Apocryphal story retold from my time in Iraq: Marines storm a building, take casualties, fall back Army dude asks Marine "Should we drop the house? Call for Arty? Air Strike? TOW Missile?" Marine dude: "Nah, just send in more Marines. Whatever number we just sent in, double it"

Andres

Cool glad to hear to our military tries to minimize civilian casualties as much as they can. Maybe they should try harder. Edit: & publicly disclose every time they failed to do so as well have those in positions of power held accountable for it.

LastStandMedia

Thank you. I'm listening to the audience and am trying to bring onboard more folks for interviews when the topics and opportunities present themselves.

LastStandMedia

I hear what you're saying, but I do think it's accounted for to the very last moment it reasonably can be, and -- as has been explained here and I believe on the show -- there comes a time when things are unknowable.

LastStandMedia

I like having these kinds of chats, because I think they're productive. I'd be THRILLED to have people on to challenge my own views, or to be able to challenge theirs, but they won't accept.

Robert Schultz

Great episode, learned some stuff I didn’t know

Timothy Martin

Andres, I understand the sentiment fully. As Steven said in the show, civilian casualties are a tragedy felt many times more deeply than any other loss. With that being said, civilian casualties can be minimized but not eliminated. The reality of the modern battlefield is that combat is chaotic and horrifying. Its absolute chaos. Life and death decisions are made in seconds or less. So when we say "held accountable" what do we mean? Case in point (a real example from a close friend), you are working a Traffic Control Point (TCP) in Baghdad, a car speeds towards the checkpoint ignoring the signs (in Arabic) and the floodlights, Soldiers engage with a 240B and kill a family of 5. Terrible tragedy. How do you "hold someone accountable"? To clarify and earlier point, CDE assigns a decisionmaking authority to a kinetic strike based on the probability to injure or kill civilians or damage critical civilian infrastructure.
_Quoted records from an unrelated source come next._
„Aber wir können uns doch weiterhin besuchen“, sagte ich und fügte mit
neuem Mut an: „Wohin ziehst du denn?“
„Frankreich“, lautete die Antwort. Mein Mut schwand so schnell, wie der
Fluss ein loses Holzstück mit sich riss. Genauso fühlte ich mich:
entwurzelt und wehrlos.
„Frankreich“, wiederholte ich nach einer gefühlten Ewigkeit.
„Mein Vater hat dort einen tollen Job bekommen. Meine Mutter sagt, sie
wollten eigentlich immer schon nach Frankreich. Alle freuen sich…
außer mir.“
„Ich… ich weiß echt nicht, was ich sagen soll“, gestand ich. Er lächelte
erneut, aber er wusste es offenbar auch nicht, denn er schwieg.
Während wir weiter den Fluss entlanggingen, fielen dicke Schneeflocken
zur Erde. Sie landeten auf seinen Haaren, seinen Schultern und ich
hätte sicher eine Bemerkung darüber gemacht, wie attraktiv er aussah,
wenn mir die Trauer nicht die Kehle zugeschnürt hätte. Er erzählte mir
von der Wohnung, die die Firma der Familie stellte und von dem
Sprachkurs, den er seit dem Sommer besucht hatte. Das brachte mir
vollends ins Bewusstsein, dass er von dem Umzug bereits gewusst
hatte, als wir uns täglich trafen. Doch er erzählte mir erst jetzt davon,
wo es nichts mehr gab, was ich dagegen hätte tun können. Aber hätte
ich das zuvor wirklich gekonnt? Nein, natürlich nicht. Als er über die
Its kind of like "Bin Laden is on a bus full of schoolchildren, can we blow it up with a JDAM?" The answer is "maybe" but it would likely need to be the POTUS himself to pull the proverbial trigger This is going to come as a slight surprise but killing civilians isn't in and of itself a "war crime" as horrible accidents or decisions made in the fog of war are real (think the band of brothers ep where the dude almost grenades a French family, that stuff happens pretty often). Deliberately targeting civilians IS a war crime. Edit: Sorry for the late response, Patreon is not good about sending me updates when people respond

Andres

Appreciate the thorough and detailed response, Timothy. Really - thank you. Turns out the question of accountability is even more complicated than I originally thought.

Timothy Martin

That’s why I like this community, brother. We can have conversations on complex topics and not immediately start screaming at each other and assume bad motivations from the other person

Sena

Timothy, we tell the same story :D. Stay safe hooah.

Dave Carsley

This was a very... different podcast for this channel. Colin did a very admirable job as an "interviewer" to try to bring it back, bring it back, bring it back to the topic of the game. In the end, this reminded me a lot of a Rogan podcast. I didn't hear much insight about Six Days in Fallujah, but I did hear a very interesting conversation between two cool people, I learned a lot, and I'm glad I listened!

BlindRiot

Thank you so much for doing the work to get a bonafide Service Member/journalists take on this situation. It was a fascinating episode.

BlindRiot

Thank you to all of the Service Personnel, I appreciate you beyond measure.